What needs to be done> Which lines in the data below contain the string "been"? Show each one.

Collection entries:
+ + + + + + +

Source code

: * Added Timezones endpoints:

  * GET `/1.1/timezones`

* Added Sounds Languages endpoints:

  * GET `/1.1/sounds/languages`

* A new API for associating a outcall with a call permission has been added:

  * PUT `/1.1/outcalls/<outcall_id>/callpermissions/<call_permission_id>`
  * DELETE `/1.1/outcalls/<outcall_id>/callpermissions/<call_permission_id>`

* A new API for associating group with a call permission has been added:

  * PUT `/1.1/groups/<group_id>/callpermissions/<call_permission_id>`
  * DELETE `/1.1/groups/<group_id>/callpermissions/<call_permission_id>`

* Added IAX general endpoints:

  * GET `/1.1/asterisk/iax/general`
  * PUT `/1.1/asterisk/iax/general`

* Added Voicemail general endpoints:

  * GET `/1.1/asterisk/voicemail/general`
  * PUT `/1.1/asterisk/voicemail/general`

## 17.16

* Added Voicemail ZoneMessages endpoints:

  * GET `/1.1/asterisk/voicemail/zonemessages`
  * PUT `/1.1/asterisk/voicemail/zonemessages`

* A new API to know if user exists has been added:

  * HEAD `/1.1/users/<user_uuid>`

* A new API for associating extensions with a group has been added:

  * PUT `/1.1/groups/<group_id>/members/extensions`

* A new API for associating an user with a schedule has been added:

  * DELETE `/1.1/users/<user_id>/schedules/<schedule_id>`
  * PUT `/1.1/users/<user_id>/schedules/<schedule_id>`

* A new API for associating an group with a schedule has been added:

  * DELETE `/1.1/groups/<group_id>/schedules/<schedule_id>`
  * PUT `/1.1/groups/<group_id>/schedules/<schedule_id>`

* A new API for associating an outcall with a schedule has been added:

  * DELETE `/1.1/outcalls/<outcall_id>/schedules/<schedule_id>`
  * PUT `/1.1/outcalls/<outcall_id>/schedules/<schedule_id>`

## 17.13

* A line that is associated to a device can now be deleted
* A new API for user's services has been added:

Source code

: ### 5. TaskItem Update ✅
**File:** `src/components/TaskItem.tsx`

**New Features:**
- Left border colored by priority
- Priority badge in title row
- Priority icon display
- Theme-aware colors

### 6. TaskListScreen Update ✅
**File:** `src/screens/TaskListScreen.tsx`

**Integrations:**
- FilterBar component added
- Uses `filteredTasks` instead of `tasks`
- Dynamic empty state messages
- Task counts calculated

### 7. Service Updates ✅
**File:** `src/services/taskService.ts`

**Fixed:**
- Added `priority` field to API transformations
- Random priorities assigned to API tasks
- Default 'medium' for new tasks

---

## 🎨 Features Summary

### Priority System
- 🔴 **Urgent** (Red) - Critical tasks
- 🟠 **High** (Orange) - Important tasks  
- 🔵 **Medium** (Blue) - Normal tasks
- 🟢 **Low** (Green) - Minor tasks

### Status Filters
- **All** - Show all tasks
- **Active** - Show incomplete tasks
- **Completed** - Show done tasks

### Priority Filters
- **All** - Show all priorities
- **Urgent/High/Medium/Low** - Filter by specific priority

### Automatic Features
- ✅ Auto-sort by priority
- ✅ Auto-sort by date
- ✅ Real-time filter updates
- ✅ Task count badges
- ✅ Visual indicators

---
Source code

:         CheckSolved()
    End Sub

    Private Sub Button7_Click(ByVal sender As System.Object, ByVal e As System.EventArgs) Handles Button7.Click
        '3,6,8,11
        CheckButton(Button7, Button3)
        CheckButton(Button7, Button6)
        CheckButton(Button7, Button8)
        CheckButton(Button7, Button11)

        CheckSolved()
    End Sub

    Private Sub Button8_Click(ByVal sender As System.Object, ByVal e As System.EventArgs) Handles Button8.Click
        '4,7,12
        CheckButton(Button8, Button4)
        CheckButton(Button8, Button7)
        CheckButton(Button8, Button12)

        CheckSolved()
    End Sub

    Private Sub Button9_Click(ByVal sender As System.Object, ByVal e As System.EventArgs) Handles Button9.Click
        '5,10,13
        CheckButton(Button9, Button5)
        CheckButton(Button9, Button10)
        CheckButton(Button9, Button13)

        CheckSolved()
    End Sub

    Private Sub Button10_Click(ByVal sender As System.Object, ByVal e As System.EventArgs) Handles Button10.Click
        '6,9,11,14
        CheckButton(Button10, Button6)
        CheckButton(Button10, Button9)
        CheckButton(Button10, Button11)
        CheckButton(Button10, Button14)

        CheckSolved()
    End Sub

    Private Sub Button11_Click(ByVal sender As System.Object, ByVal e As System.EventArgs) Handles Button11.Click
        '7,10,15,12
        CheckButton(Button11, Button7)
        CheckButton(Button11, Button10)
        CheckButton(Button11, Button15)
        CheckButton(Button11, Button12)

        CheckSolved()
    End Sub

+ + + + + + +

Answer to this task>
* A new API for associating a outcall with a call permission has been added:
* A new API for associating group with a call permission has been added:
* A new API to know if user exists has been added:
* A new API for associating extensions with a group has been added:
* A new API for associating an user with a schedule has been added:
* A new API for associating an group with a schedule has been added:
* A new API for associating an outcall with a schedule has been added:
* A new API for user's services has been added:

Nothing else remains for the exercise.